Exercise requirements. Scan the records below and copy every line that contains the string "WIDTH".

Machine-readable hardware designs.
'''
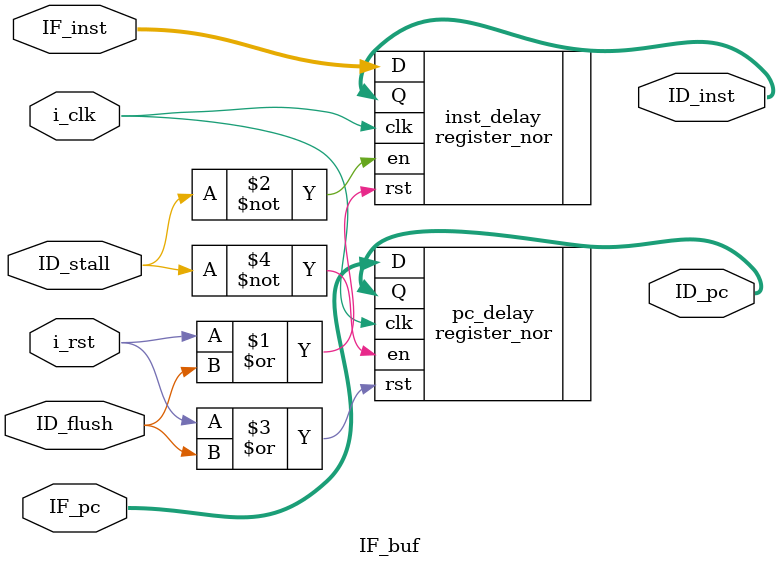
<source format=sv>
module IF_buf #(parameter WIDTH = 32)
(
    input wire i_rst, i_clk,
    // input logic set,  
    input wire ID_stall, ID_flush,
    input wire [WIDTH-1:0] IF_inst, IF_pc,
    output reg [WIDTH-1:0] ID_inst,
    output reg [WIDTH-1:0] ID_pc
);

    register_nor #(.WIDTH(32)) inst_delay (
                .clk(i_clk),
                .rst(i_rst | ID_flush),
                .en(~ID_stall),
                .D(IF_inst),
                .Q(ID_inst)
            );
    register_nor #(.WIDTH(32)) pc_delay (
                .clk(i_clk),
                .rst(i_rst | ID_flush),
                .en(~ID_stall),
                .D(IF_pc),
                .Q(ID_pc)
            );

endmodule


</source>
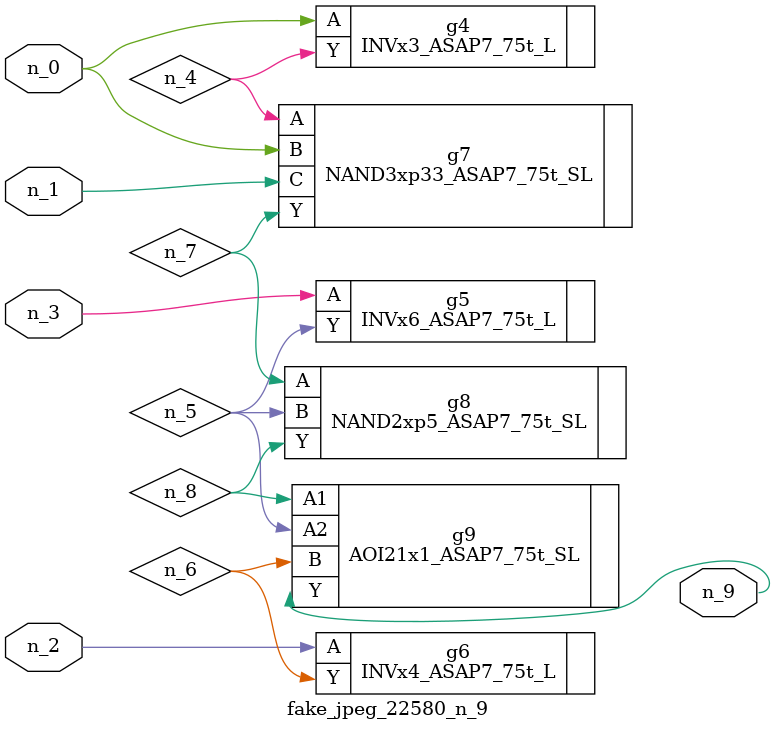
<source format=v>
module fake_jpeg_22580_n_9 (n_0, n_3, n_2, n_1, n_9);

input n_0;
input n_3;
input n_2;
input n_1;

output n_9;

wire n_4;
wire n_8;
wire n_6;
wire n_5;
wire n_7;

INVx3_ASAP7_75t_L g4 ( 
.A(n_0),
.Y(n_4)
);

INVx6_ASAP7_75t_L g5 ( 
.A(n_3),
.Y(n_5)
);

INVx4_ASAP7_75t_L g6 ( 
.A(n_2),
.Y(n_6)
);

NAND3xp33_ASAP7_75t_SL g7 ( 
.A(n_4),
.B(n_0),
.C(n_1),
.Y(n_7)
);

NAND2xp5_ASAP7_75t_SL g8 ( 
.A(n_7),
.B(n_5),
.Y(n_8)
);

AOI21x1_ASAP7_75t_SL g9 ( 
.A1(n_8),
.A2(n_5),
.B(n_6),
.Y(n_9)
);


endmodule
</source>
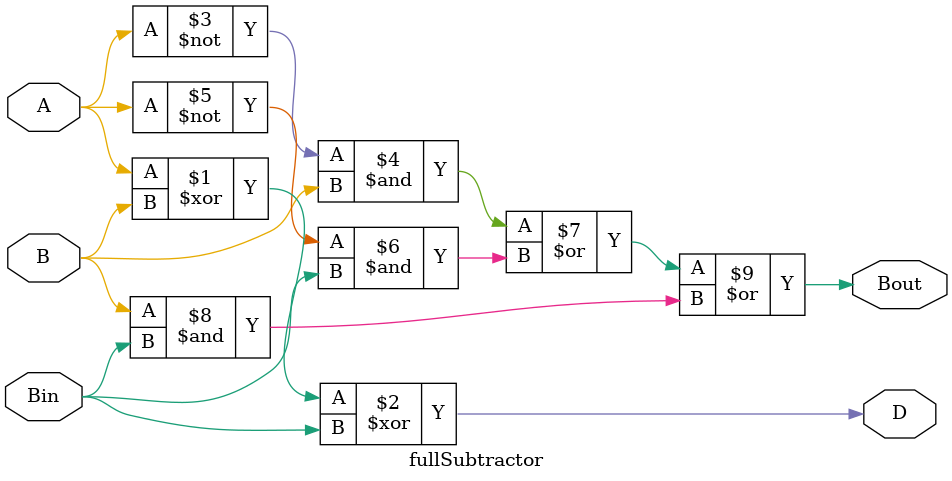
<source format=v>
`timescale 1ns / 1ps
module fullSubtractor(D , Bout, A, B, Bin);
    output D ;
    output Bout;
    input A;
    input B;
    input Bin;
	 assign D = A ^ B ^ Bin;  // Difference
    assign Bout = (~A & B) | (~A & Bin) | (B & Bin);  //Borrow Out


endmodule

</source>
'''
Expected output.
module IF_buf #(parameter WIDTH = 32)
    input wire [WIDTH-1:0] IF_inst, IF_pc,
    output reg [WIDTH-1:0] ID_inst,
    output reg [WIDTH-1:0] ID_pc
    register_nor #(.WIDTH(32)) inst_delay (
    register_nor #(.WIDTH(32)) pc_delay (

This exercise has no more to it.